Une autre exception française : les docteurs peinent à trouver un job

Les entreprises françaises sont toujours réticentes à embaucher les titulaires d’un doctorat. Pourtant, elles ont tout à y gagner, explique Amélia Lakrafi, fondatrice de l’Institut Doctorium.

Les entreprises françaises sont toujours réticentes à embaucher les titulaires d’un doctorat. Pourtant, elles ont tout à y gagner, explique Amélia Lakrafi, fondatrice de l’Institut Doctorium.

C’est un paradoxe très français : le taux de chômage parmi les docteurs est aussi élevé que celui des individus sans qualification, s’insurge Amélia Lakrafi, fondatrice de l’Institut Doctorium, un institut qui a vocation à mieux faire connaître les qualités opérationnelles des Bac+8 auprès des entreprises. Pour elle, c’est une mission essentielle pour enrayer la fuite des cerveaux : incapables de trouver du travail en France, les docteurs s’en vont à l’étranger, où leurs compétences sont très recherchées car ils sont très bien formés. C’est une perte sèche pour la France, qui dépense jusqu’à 400 000 € pour former un seul docteur.

Historiquement, la France préfère les ingénieurs formés dans ses prestigieuses grandes écoles, au détriment des docteurs. Selon Amélia Lakrafi, c’est une erreur, car les docteurs peuvent aussi être des ingénieurs qui ont fait une thèse. Ailleurs, les docteurs sont mieux reconnus : « En Inde, par exemple, un docteur dans une entreprise informatique ne voudra pas s’adresser à un ingénieur, mais à un homologue, avec le même niveau de qualification : les docteurs peuvent donc aussi faciliter les affaires. »

Ce mauvais taux d’emploi des docteurs en France entraîne une pression à la baisse sur les salaires : les Bac+8 sont payés au même niveau que des Bac+5, ce que les grandes entreprises ont parfaitement compris. « Grâce au Crédit d’impôt recherche, qui subventionne l’embauche des docteurs à hauteur de 120 % sur 24 mois, les grandes entreprises peuvent s’offrir un docteur pour rien pendant deux ans. Mais les PME n’ont pas le temps d’aller chercher ce genre d’information. »
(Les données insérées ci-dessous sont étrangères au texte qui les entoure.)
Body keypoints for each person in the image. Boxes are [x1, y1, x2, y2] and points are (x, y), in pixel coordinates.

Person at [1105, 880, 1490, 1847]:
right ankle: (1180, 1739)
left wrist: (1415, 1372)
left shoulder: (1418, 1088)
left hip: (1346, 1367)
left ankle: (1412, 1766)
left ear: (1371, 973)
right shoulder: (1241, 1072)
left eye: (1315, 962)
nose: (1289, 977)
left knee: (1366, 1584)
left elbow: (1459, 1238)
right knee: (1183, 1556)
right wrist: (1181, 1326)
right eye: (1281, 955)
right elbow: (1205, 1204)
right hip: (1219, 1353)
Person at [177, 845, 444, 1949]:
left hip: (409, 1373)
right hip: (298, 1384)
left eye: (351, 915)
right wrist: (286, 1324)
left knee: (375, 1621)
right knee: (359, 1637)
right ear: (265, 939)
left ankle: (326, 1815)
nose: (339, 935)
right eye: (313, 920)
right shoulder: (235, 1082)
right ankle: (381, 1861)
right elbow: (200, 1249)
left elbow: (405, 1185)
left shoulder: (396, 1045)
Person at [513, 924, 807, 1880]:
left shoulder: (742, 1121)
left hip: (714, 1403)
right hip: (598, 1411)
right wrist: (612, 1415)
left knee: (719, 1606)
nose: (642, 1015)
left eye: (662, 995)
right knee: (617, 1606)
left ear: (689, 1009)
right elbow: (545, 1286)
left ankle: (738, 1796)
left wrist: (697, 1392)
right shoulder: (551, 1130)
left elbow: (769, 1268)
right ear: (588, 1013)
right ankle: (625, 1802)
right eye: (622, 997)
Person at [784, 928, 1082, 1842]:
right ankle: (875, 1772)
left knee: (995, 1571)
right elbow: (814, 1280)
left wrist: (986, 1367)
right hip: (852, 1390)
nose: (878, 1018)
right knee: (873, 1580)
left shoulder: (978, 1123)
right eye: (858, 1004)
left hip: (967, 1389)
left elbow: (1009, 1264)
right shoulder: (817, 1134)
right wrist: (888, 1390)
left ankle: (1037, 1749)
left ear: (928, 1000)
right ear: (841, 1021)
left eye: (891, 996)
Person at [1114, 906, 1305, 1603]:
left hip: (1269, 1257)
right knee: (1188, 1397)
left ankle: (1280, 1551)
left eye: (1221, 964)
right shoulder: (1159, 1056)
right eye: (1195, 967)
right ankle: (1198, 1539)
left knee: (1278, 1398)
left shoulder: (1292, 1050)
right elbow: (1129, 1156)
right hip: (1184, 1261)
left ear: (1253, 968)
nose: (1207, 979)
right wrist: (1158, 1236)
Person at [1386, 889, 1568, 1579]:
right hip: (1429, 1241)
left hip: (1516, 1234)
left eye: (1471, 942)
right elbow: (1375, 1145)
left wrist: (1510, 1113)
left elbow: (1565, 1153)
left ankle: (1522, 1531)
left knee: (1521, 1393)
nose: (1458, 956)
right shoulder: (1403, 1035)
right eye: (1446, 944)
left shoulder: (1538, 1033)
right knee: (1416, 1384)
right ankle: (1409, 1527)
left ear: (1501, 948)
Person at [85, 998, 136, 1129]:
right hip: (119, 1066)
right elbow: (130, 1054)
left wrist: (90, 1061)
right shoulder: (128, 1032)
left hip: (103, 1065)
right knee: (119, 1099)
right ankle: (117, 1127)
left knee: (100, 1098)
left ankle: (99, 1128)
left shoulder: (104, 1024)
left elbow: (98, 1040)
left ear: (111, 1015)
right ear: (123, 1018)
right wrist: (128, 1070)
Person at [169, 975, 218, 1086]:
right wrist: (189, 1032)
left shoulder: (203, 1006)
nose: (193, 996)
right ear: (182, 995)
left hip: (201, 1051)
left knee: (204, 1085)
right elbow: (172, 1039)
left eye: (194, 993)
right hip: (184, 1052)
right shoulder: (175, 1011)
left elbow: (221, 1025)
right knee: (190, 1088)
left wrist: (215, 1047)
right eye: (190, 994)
Promouvoir les qualités des docteurs

Quel intérêt une entreprise aurait-elle à embaucher un docteur ? « Les entreprises qui veulent innover doivent faire un important travail de veille. Or elles ne sont pas organisées pour ça, tandis qu’un chercheur, lui, fait de la veille naturellement, il sait chercher l’information dans les revues scientifiques du monde entier, ça fait partie de son job. » Le docteur a d’autres qualités, ajoute-t-elle : il parle couramment anglais, « il est aussi le roi du système D » et sait trouver des fonds, vu le peu de moyens reçus pendant son cursus.

L’Institut Doctorium vise donc à promouvoir les qualités des docteurs auprès du secteur privé et à accompagner les entreprises dans le financement de leur recherche et développement. « On ne le sait pas assez, mais la France possède le meilleur dispositif d’aide à la recherche, c’est même un paradis fiscal ! »

Et c’est aussi un vrai business : chaque année, les entreprises dépensent 600 millions d’euros dans des cabinets censés les aider à monter des dossiers de subventions, avec plus ou moins de sérieux. « À l’Institut Doctorium, nous formons les docteurs à réaliser ces dossiers et à aider les entreprises à y voir plus clair dans le maquis des aides : il en existe 6000 au niveau national, et 800 rien qu’en Île-de-France. » L’institut répond ainsi à une forte demande des docteurs : en se formant sur les financements publics, ils accroissent leur employabilité.